Economia

Dalla Provincia 340 mila euro a Tpl per l’acquisto di due bus e per il progetto “Infomobilità”

Tpl Linea

Savona. Un finanziamento di 340 mila euro per l’acquisto di due mezzi e per il progetto Infomobilità. Il contributo è stato stanziato da Palazzo Nervi nel corso dell’ultima Giunta provinciale: alla Tpl andranno 340 mila euro di cui 160 mila finalizzati all’acquisto di due autobus del tipo Daily, attrezzati per il trasporto di persone diversamente abili da utilizzare per i servizi a chiamata, e 180 mila per la realizzazione del Progetto di Infomobilità.

Il Presidente della Provincia di Savona Angelo Vaccarezza ha spiegato: “Questo innovativo progetto, che prevede una compartecipazione alle spese anche da parte del Comune di Savona per pari importo, consentirà, attraverso l’utilizzo di un sistema di rilevazione della flotta aziendale ‘AVL’ (Automatic Vehicle Location), di fornire all’utenza del trasporto pubblico locale maggiori informazioni sul servizio tramite la visualizzazione dei tempi di attesa sia su pannelli elettronici informativi collocati, in una prima fase, sulla litoranea ed all’interno del territorio del Comune di Savona, sia sul sito web della Società, sia sul proprio cellulare inviando un semplice SMS contenente il numero della fermata.

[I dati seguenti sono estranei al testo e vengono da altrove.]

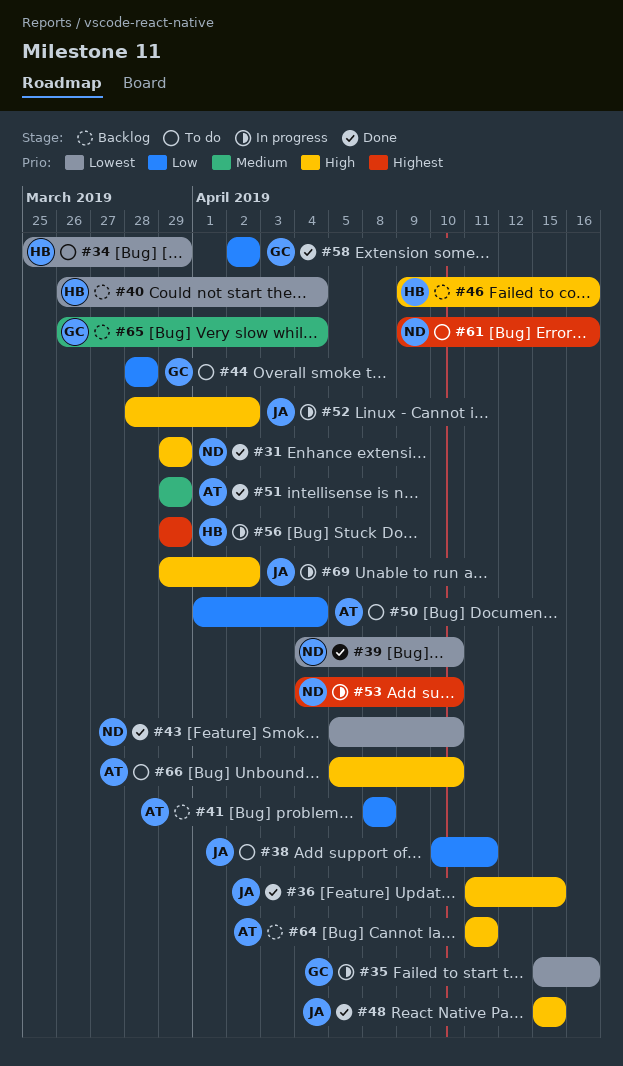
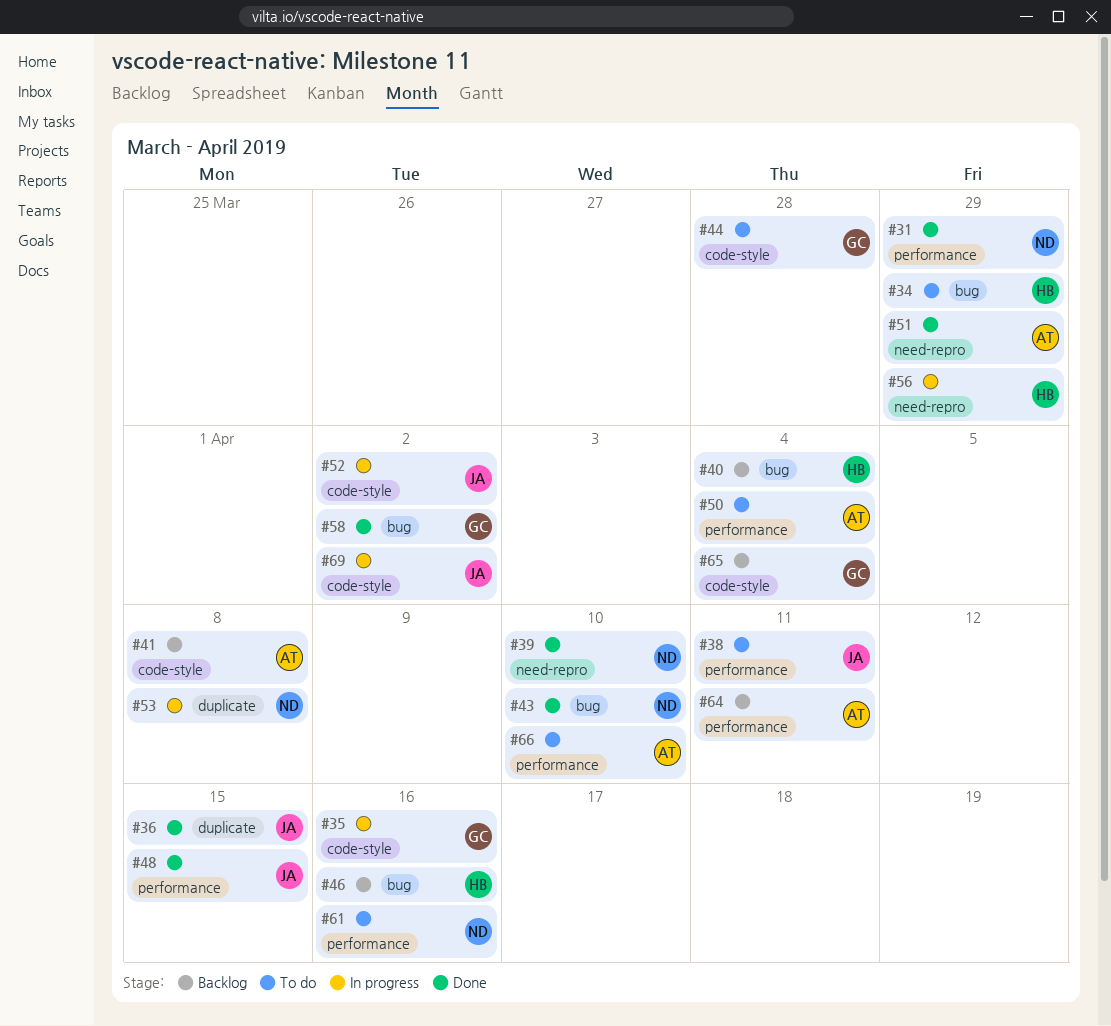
#53, due: Apr 10 -> Apr 8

In fase di studio anche la possibilità di acquistare gli abbonamenti ed il biglietto sempre attraverso il proprio cellulare, un ulteriore vantaggio volto rendere chiari, pratici e veloci gli spostamenti sul nostro territorio”.

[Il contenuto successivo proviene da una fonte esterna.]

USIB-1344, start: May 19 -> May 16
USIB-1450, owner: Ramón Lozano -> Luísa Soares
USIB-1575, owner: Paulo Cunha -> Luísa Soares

“Il sistema di rilevazione AVL – precisa l’Assessore provinciale Santiago Vacca -, consentirà alla Società di monitorare costantemente tutti gli autobus al fine di verificare la puntualità, la qualità del servizio, le eventuali modifiche della singola corsa dovute a cause impreviste quali code, interruzioni temporanee del transito o guasti meccanici. Inoltre, consentirà al personale viaggiante di richiedere la sostituzione dell’autista o del mezzo in tempi più brevi rispetto alla situazione attuale. Relativamente all’acquisto dei Daily utilizzati per i nuovi servizi a chiamata si ricorda che sono iniziati il 15 ottobre e si suddividono in due tipi: a chiamata breve, che devono essere prenotati con due ore di anticipo e sono previsti, almeno per ora, nei Comuni di Varazze e di Savona, e quelli che devono essere prenotati con quarantotto ore di anticipo”.

“Questi servizi hanno sostituito corse con un ridotto numero di utenza. Da una prima verifica il servizio offerto pare gradito all’utenza; infatti ad un mese di distanza le corse prenotate sono state complessivamente 809 e, a parte isolati imprevisti determinati il più delle volte da una non corretta modalità di prenotazione, non sono state segnalate particolari criticità. A tale proposito rammento agli utenti che la corsa va prenotata da tutti coloro che ne hanno bisogno perché il percorso varia in base alle richieste ricevute. Preme inoltre ricordare che le corse prenotate, se non più necessarie, devono essere disdette con le stesse modalità utilizzate per la prenotazione con congruo anticipo rispetto all’orario previsto, tutto ciò al fine di evitare di far transitare autobus senza passeggeri a bordo” conclude Vacca.